A controversial ruling by the highest court for global trade disputes on 15 August is going to come in handy for the US to justify its unilateral crowbar trade measures slapped on India, China, Canada, the European Union, Mexico and Norway, among others, legal analysts said.

In a ruling by the World Trade Organization’s highest court for trade disputes, the appellate body (AB), on Thursday, a three-member bench affirmed that claims against Indonesia under the WTO agreement on safeguards should be dismissed on grounds that the duty was not a safeguard measure.

The three parties involved in the dispute—the complainants, Taipei and Vietnam, and the defendant Indonesia—had argued that the duty imposed by Jakarta on iron and steel was a safeguard measure. “But the appellate body rejected this consensus position," according to Brenden McGivern, a former Canadian dispute settlement official and now an attorney on trade disputes for White and Case LLP, in Geneva.

The ruling was “unusual", given that the appellate body rejected the concurring views of the complaining parties (Taipei and Vietnam) and the defending party, on the critical threshold issue of whether the measure was a safeguard, he said.

WTO members are entitled to impose safeguard measures to curb sudden and unforeseen surges in imports that cause “serious injury to a member’s domestic industry". Members subjected to safeguard duties can challenge them if the safeguard-imposing country fails to follow the conditions set out in the WTO’s agreement on safeguards.

In the ruling, three members of the appellate body, Hong Zhao, Shree Baboo Chekitan Servansing, and Peter Van den Bossche, concurred with the findings of an earlier panel. “Having reviewed the design, structure, and expected operation of the measure (the duties imposed by Indonesia on steel items from Taipei and Vietnam), together with all the relevant facts and arguments on record, we find that this measure does not present the constituent features of a safeguard measure for purposes of applicability of the WTO safeguard disciplines," the three judges observed.

In the proceedings before the judges, India along with China, the EU, Japan, Korea, Australia, Russia, the US, and Ukraine had participated as third parties. India, China, the EU, Korea, and Japan said the measures imposed by Indonesia must be treated as safeguard measures.

“The ruling has come as a huge surprise for us because the appellate body’s reasoning is flawed and was aimed at helping the US to argue that Section 232 duties on steel and aluminium were acceptable," argued a trade diplomat who participated in the proceedings. “Clearly, the WTO’s AB has changed its stance to satisfy the US and this has serious repercussions for the trade law and jurisprudence."

The US has justified the punitive duties of 20% on steel and 10% on aluminium under Section 232, which deals with national security provisions as “sovereign determinations" that fall under Article 21 of the GATT (General Agreement on Tariffs and Trade) 1994.

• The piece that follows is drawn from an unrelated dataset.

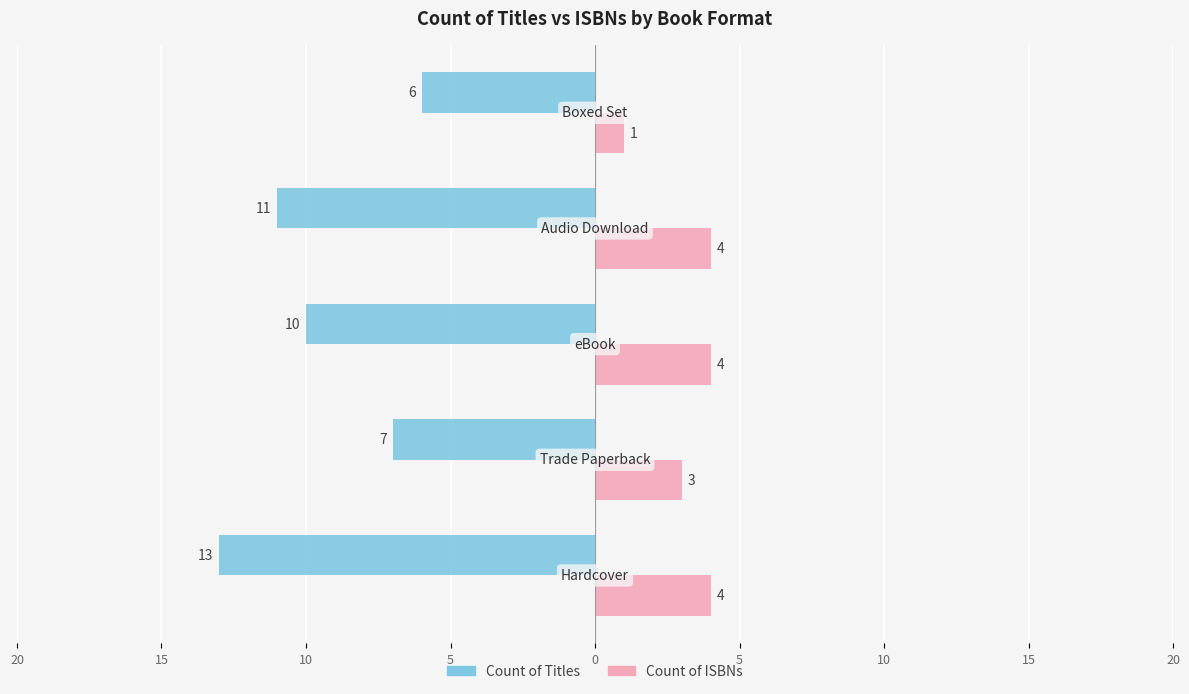

What is the value of the Count of ISBNs bar at the 3rd from the left?

4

The US repeatedly dismissed complaints by India, China, Canada, the EU, Mexico, and Norway that the punitive duties imposed by the Trump administration constituted a “disguised safeguard" measure.

Consequently, the six countries maintained before a dispute settlement panel proceedings last month that they were justified to impose retaliatory measures. The US, however, disagreed with the arguments by the six countries. US trade representative, ambassador Robert Lighthizer, had argued that “the US has not taken a safeguard measure".